Instruction: Locate the string "Powerstroke" in the listing below. Copy every line where it is found.

Data excerpts:
----------------

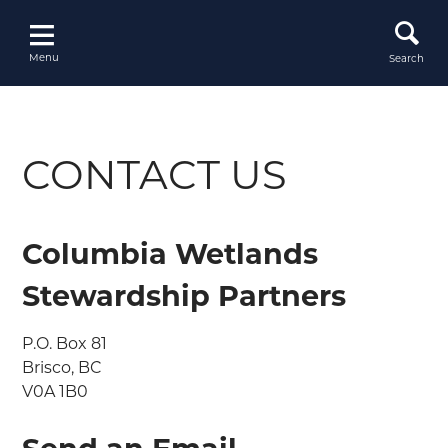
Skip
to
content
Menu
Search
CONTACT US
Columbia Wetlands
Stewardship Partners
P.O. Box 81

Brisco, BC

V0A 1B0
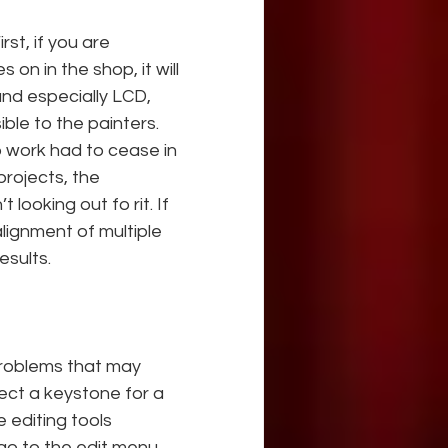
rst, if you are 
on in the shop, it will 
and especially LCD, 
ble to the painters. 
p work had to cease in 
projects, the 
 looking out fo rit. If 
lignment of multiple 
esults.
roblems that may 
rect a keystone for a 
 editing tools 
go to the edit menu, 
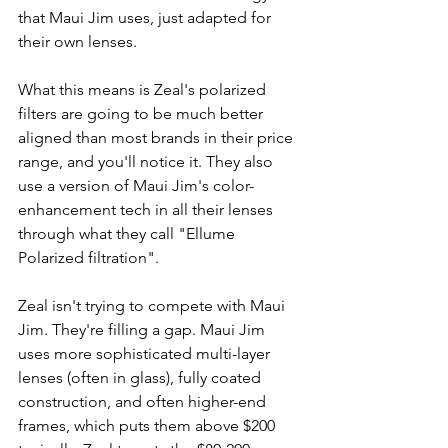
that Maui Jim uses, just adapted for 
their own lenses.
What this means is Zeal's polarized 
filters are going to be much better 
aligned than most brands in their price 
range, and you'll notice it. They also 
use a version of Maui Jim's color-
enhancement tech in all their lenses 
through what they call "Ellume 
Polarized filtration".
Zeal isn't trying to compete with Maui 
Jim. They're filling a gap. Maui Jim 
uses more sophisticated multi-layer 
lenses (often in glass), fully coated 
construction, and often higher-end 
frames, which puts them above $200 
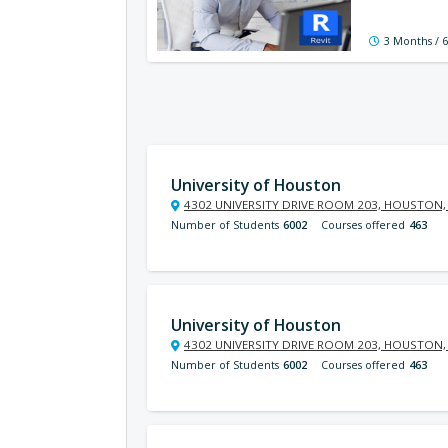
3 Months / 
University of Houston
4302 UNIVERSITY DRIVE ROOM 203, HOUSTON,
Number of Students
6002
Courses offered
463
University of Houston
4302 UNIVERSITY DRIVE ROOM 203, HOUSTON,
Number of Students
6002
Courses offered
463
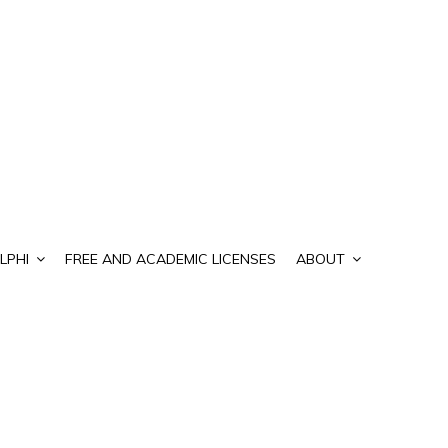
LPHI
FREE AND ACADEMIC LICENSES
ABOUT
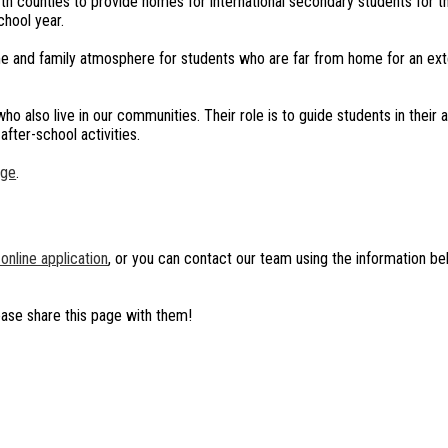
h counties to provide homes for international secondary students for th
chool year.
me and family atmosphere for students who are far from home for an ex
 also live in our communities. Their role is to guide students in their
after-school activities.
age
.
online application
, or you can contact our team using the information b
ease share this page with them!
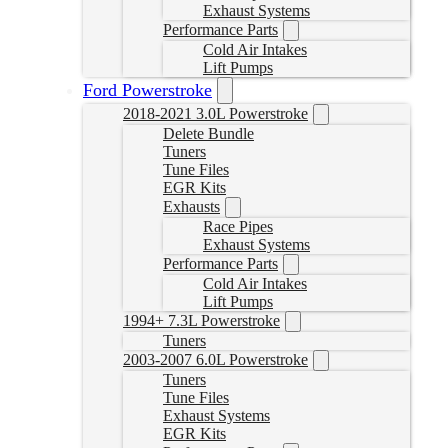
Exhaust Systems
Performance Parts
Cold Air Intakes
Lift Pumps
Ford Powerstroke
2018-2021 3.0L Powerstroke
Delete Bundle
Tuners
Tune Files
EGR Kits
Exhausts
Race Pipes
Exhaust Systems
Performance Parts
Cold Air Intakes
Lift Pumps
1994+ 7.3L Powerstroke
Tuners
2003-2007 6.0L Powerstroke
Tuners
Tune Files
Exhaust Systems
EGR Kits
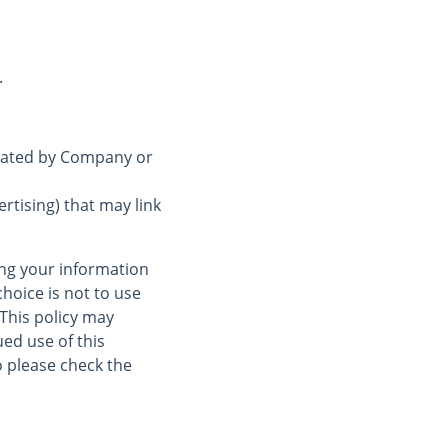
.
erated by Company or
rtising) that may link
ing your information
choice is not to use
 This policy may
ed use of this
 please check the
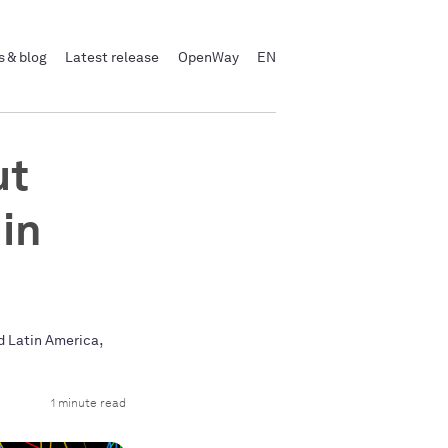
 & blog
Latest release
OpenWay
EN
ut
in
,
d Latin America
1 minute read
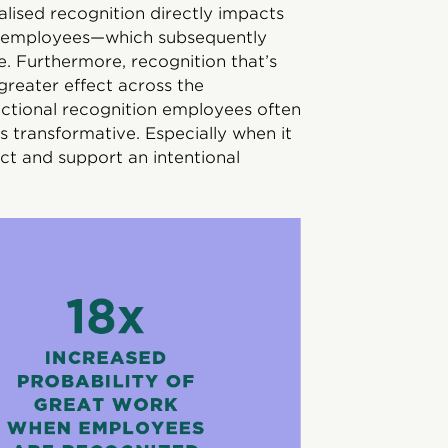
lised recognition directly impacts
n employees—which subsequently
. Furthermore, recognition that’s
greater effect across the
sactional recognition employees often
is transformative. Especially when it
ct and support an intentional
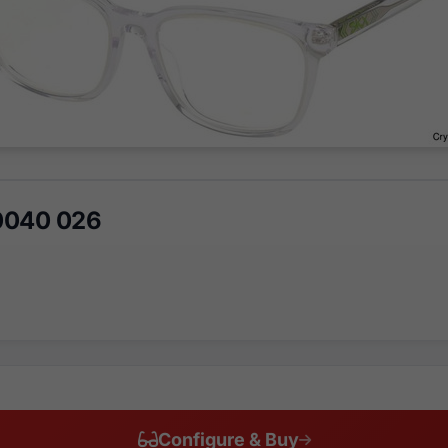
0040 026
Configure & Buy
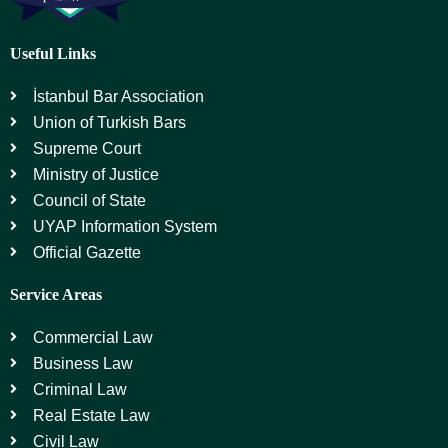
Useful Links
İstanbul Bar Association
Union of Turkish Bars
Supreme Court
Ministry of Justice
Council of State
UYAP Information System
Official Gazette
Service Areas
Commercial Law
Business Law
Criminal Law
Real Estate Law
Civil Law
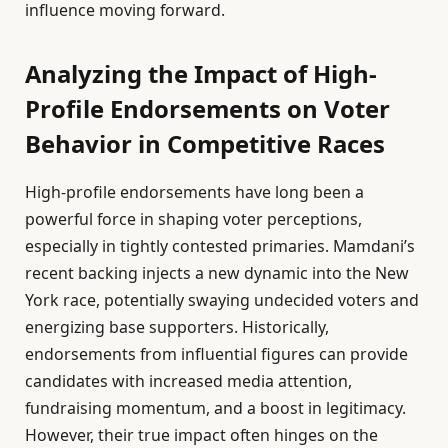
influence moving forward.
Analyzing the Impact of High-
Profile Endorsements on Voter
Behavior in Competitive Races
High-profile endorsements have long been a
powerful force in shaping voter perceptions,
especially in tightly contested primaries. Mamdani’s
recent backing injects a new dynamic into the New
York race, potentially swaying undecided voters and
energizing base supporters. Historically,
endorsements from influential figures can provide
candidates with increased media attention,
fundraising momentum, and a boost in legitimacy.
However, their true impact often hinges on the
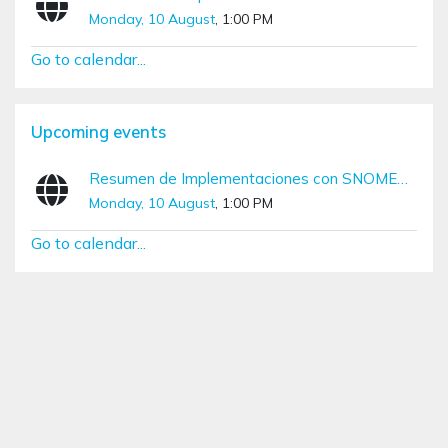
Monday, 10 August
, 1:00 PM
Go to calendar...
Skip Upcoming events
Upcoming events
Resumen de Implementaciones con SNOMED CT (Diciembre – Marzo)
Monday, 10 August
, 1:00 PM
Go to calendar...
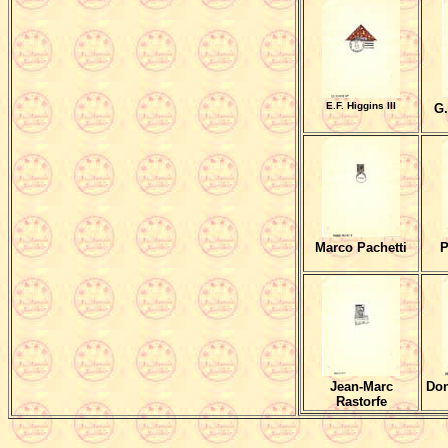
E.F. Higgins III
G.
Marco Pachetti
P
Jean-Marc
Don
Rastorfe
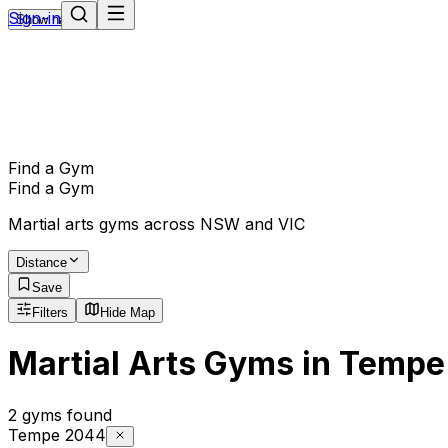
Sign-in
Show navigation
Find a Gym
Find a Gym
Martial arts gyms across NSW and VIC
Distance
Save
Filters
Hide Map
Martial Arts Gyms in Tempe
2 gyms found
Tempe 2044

----------------

Task solution:
Ford Powerstroke
2018-2021 3.0L Powerstroke
1994+ 7.3L Powerstroke
2003-2007 6.0L Powerstroke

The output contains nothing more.